-- Your objective --
Out of the lines below, please list those that hold the string "down".

-- Task inputs --
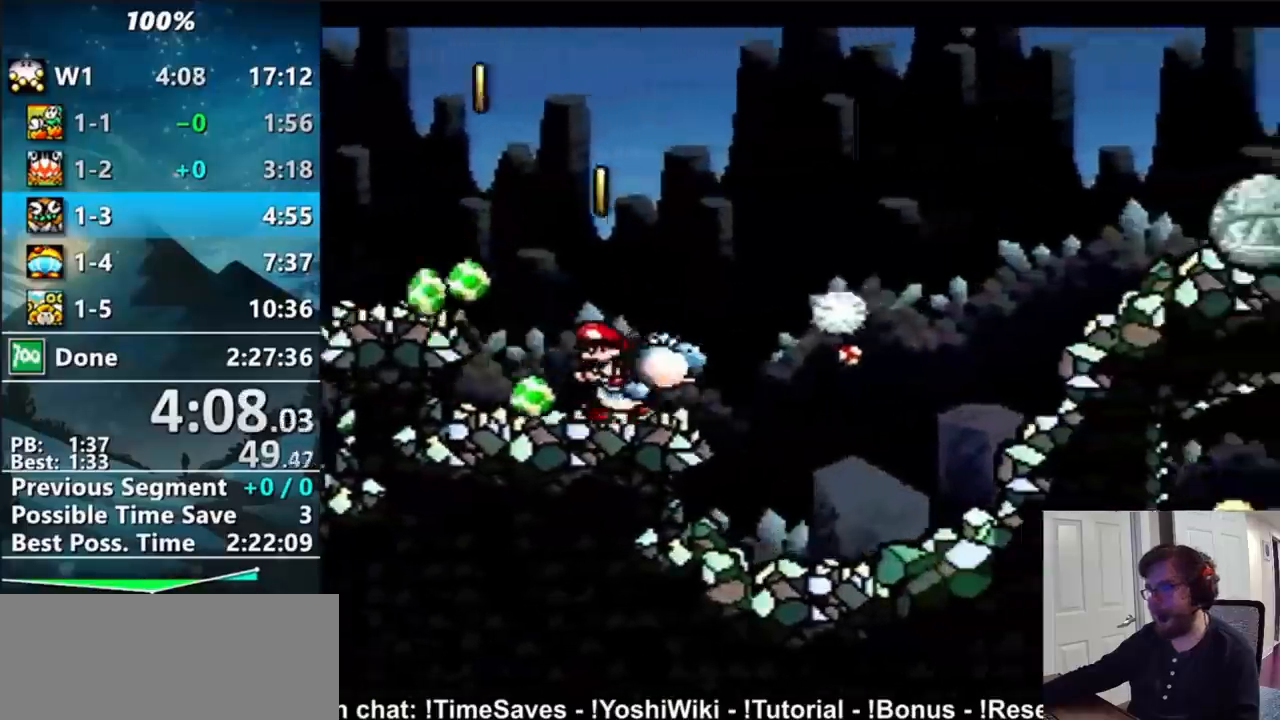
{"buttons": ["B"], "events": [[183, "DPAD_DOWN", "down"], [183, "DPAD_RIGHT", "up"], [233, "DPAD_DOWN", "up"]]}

---

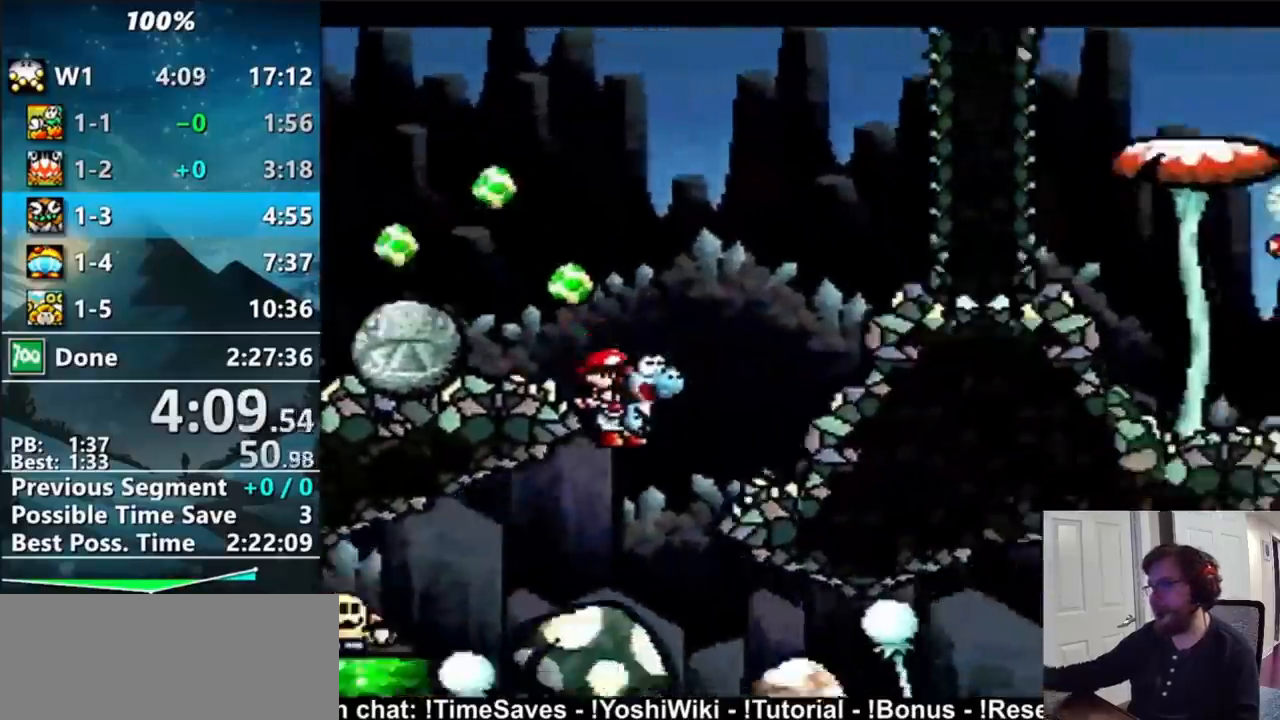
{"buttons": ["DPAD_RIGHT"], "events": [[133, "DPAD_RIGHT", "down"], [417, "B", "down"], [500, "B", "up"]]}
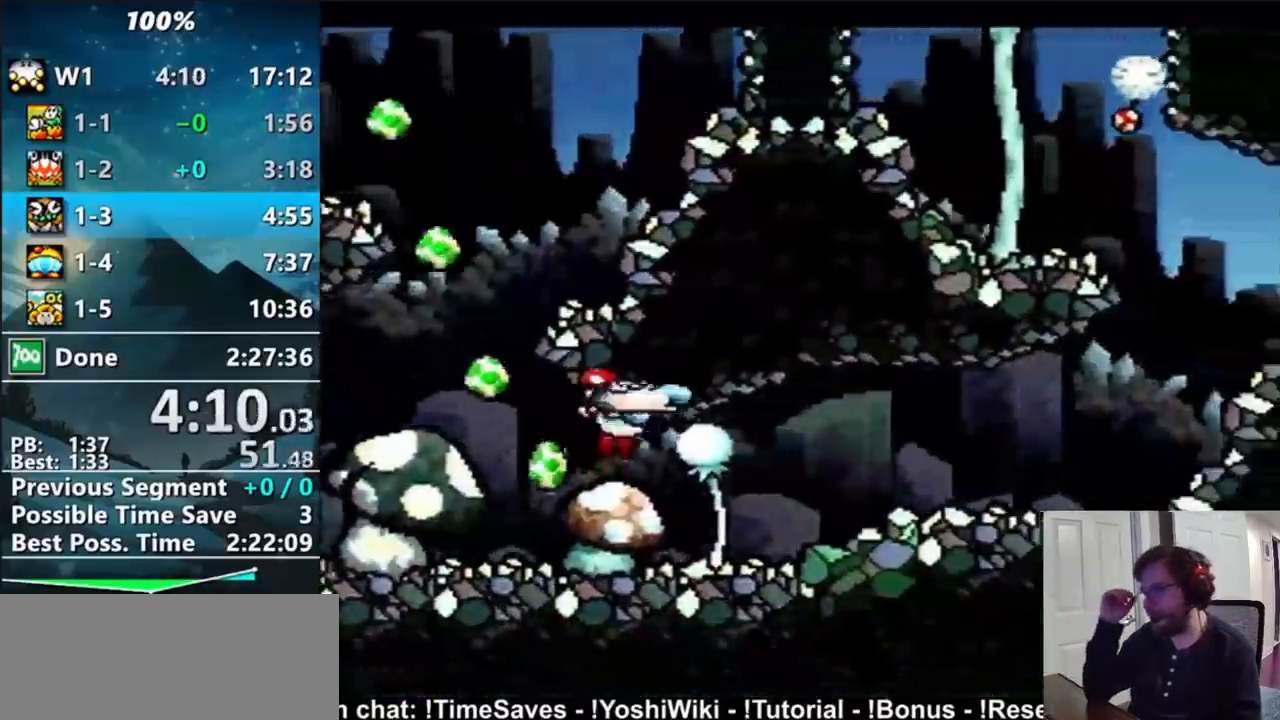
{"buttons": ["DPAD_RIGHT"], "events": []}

-- Answer box --
{"buttons": ["B"], "events": [[183, "DPAD_DOWN", "down"], [183, "DPAD_RIGHT", "up"], [233, "DPAD_DOWN", "up"]]}
{"buttons": ["DPAD_RIGHT"], "events": [[133, "DPAD_RIGHT", "down"], [417, "B", "down"], [500, "B", "up"]]}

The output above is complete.